The new provisions clearly were intended to apply to profits interests (as well as carried interests) granted in respect of a portfolio or asset management business. However, until the IRS issues regulations, it is too early to assess the scope of the new holding period rules.

Pass-through entities, particularly hedge funds, private equity funds, and asset management firms, should consult with their tax advisers when considering awarding profits interests to key personnel.

Moving Expense Reimbursements and Other Deductions

Employers should be aware that the 2017 tax act suspends or limits a series of other deductions and exclusions from income for common employee-related payments.

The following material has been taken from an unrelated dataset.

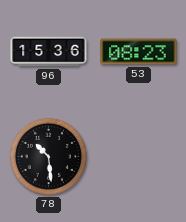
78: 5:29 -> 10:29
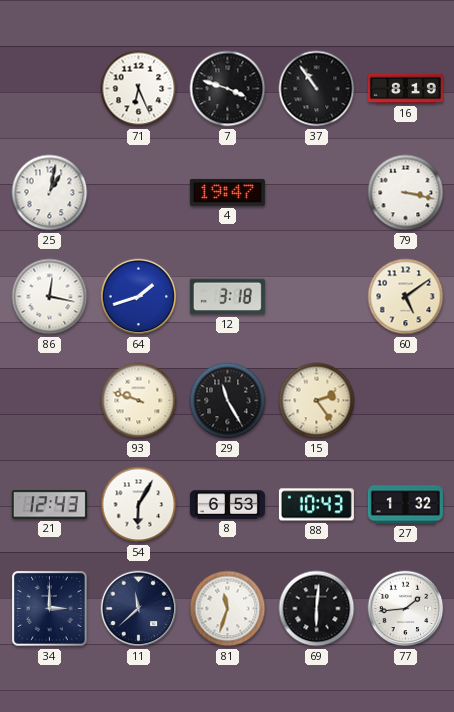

First, the act suspends (i) an exclusion from income for reimbursement of qualified moving expenses, and (ii) an above-the-line deduction individuals may take for such expenses, in each case effective for taxable years beginning after Dec. 31, 2017. (The act does, however, retain an exclusion for reimbursements to, and deductions taken by, members of the armed forces on active duty who move pursuant to a military order and incident to a permanent change of station.) Employers should re-examine moving expense reimbursement policies and consider whether to continue offering moving expense reimbursements. Although no longer excludible from income, moving expense reimbursement will likely remain a valuable tool for recruiting new employees who would be required to relocate. Some employers may consider grossing-up moving expenses to attract qualified talent.

Next, in certain circumstances, companies could previously deduct expenses for entertainment, amusement, or recreation activities, qualified transportation fringes (including qualified parking, transit passes, vanpool benefits, and qualified bicycle commuting reimbursements), and employer-provided meals.

The 2017 tax act removes deductions for entertainment, amusement, or recreation activities, as well as the deduction for providing qualified transportation fringes and, except as necessary for ensuring the safety of an employee, any expense incurred for providing transportation, or any payment or reimbursement, for travel between an employee’s place of residence and place of employment. The deduction for employer-provided meals is generally retained until Dec. 31, 2025; thereafter, expenses for operation of an on-premises eating facility and meals furnished for the convenience of the employer generally are not deductible.

Removal or limitation of these deductions will increase the cost to employers of providing these benefits. Employers should review entertainment policies and transportation fringe benefit arrangements to determine whether to continue to offer these benefits, or whether the 2017 tax act’s changes merit reduction or elimination of these benefits.


For many companies, the loss of favored deductions, such as the deduction for performance-based compensation, will be offset by the new, reduced corporate tax rate. However, businesses and tax-exempt organizations of all shapes and sizes should examine the impact of the 2017 tax act on their employee benefits and executive compensation plans, practices, and arrangements to determine whether to make changes.